Hmmm….. groundbreaking stuff eh – I don’t think so.

It’s probably obvious, given the two blogs mentioned above, that I am trying to lose weight. I’m not alone in that respect but it’s still a very lonely place to be.
Ha ha, I just remembered what my blog address is – duh. It was probably obvious from that where this is all going. Yes – I am mad around food. I have at this stage come to realise that I’m an emotional eater – out of boredom, happiness, sadness, stress, procrastination, guilt, as a reward and on and on…… I know what the right foods are, what I should be doing but I don’t do it! Sometimes I do but many, many, many times I don’t.

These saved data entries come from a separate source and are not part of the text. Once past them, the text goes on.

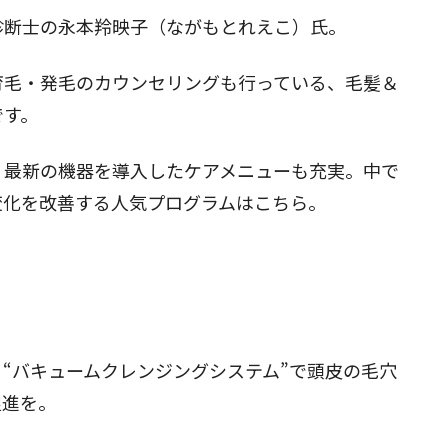
診断士の永本羚映子（ながもとれえこ）氏。
育毛・発毛のカウンセリングも行っている、毛髪＆
です。
、最新の機器を導入したケアメニューも充実。中で
変化を改善する人気プログラムはこちら。
“バキュームクレンジングシステム”で頭皮の毛穴
促進を。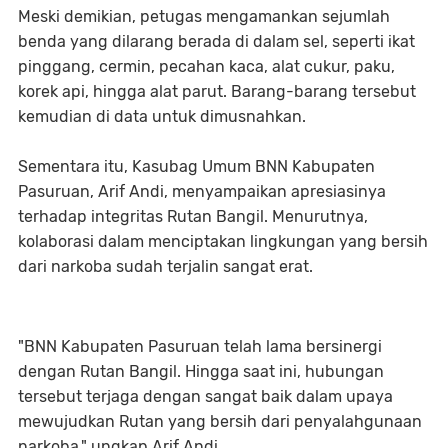
Meski demikian, petugas mengamankan sejumlah
benda yang dilarang berada di dalam sel, seperti ikat
pinggang, cermin, pecahan kaca, alat cukur, paku,
korek api, hingga alat parut. Barang-barang tersebut
kemudian di data untuk dimusnahkan.
Sementara itu, Kasubag Umum BNN Kabupaten
Pasuruan, Arif Andi, menyampaikan apresiasinya
terhadap integritas Rutan Bangil. Menurutnya,
kolaborasi dalam menciptakan lingkungan yang bersih
dari narkoba sudah terjalin sangat erat.
"BNN Kabupaten Pasuruan telah lama bersinergi
dengan Rutan Bangil. Hingga saat ini, hubungan
tersebut terjaga dengan sangat baik dalam upaya
mewujudkan Rutan yang bersih dari penyalahgunaan
narkoba," ungkap Arif Andi.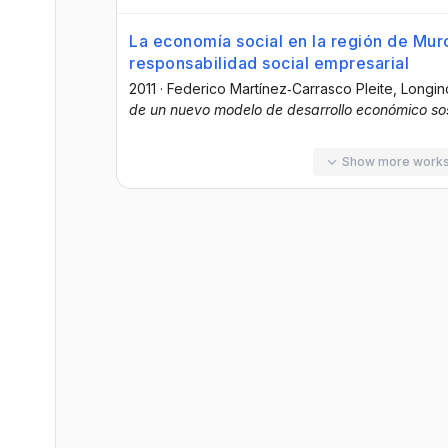
La economía social en la región de Murci
responsabilidad social empresarial
2011
·
Federico Martínez‐Carrasco Pleite
, Longin
de un nuevo modelo de desarrollo económico s
Show more work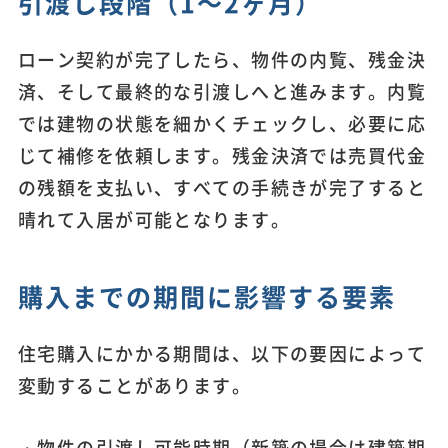
引渡し段階（1～2ヶ月）
ローン契約が完了したら、物件の内覧、残金決
済、そして最終的な引渡しへと進みます。内覧
では建物の状態を細かくチェックし、必要に応
じて補修を依頼します。残金決済では売買代金
の残額を支払い、すべての手続きが完了すると
晴れて入居が可能となります。
購入までの期間に影響する要素
住宅購入にかかる期間は、以下の要因によって
変動することがあります。
・物件の引渡し可能時期（新築の場合は建築期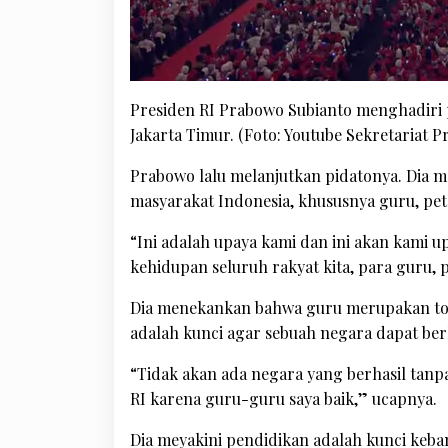
Presiden RI Prabowo Subianto menghadiri
Jakarta Timur. (Foto: Youtube Sekretariat P
Prabowo lalu melanjutkan pidatonya. Dia
masyarakat Indonesia, khususnya guru, pet
“Ini adalah upaya kami dan ini akan kami 
kehidupan seluruh rakyat kita, para guru, 
Dia menekankan bahwa guru merupakan ton
adalah kunci agar sebuah negara dapat be
“Tidak akan ada negara yang berhasil tanp
RI karena guru-guru saya baik,” ucapnya.
Dia meyakini pendidikan adalah kunci keb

Now I don’t have a huge amount to lose compared to others – I know that. If I could get about 33lbs off and maintain that, I would be very, very happy. The maintain bit needs to be stressed because over the last about 10 years I have lost and put up those 30 odd lbs countless times and it just has to stop. I am at my heaviest ever now and damn it I’m not happy.

I also feel guilty talking about it. I feel because I don’t have as much to lose compared to others I don’t deserve to go on about it and say how hard it is. I feel like people would say “huh, is that all you need to lose. What’s the big deal?”. But it is a big deal for me and it’s bloody hard too!

I’m ranting now so I think I’ll shut up.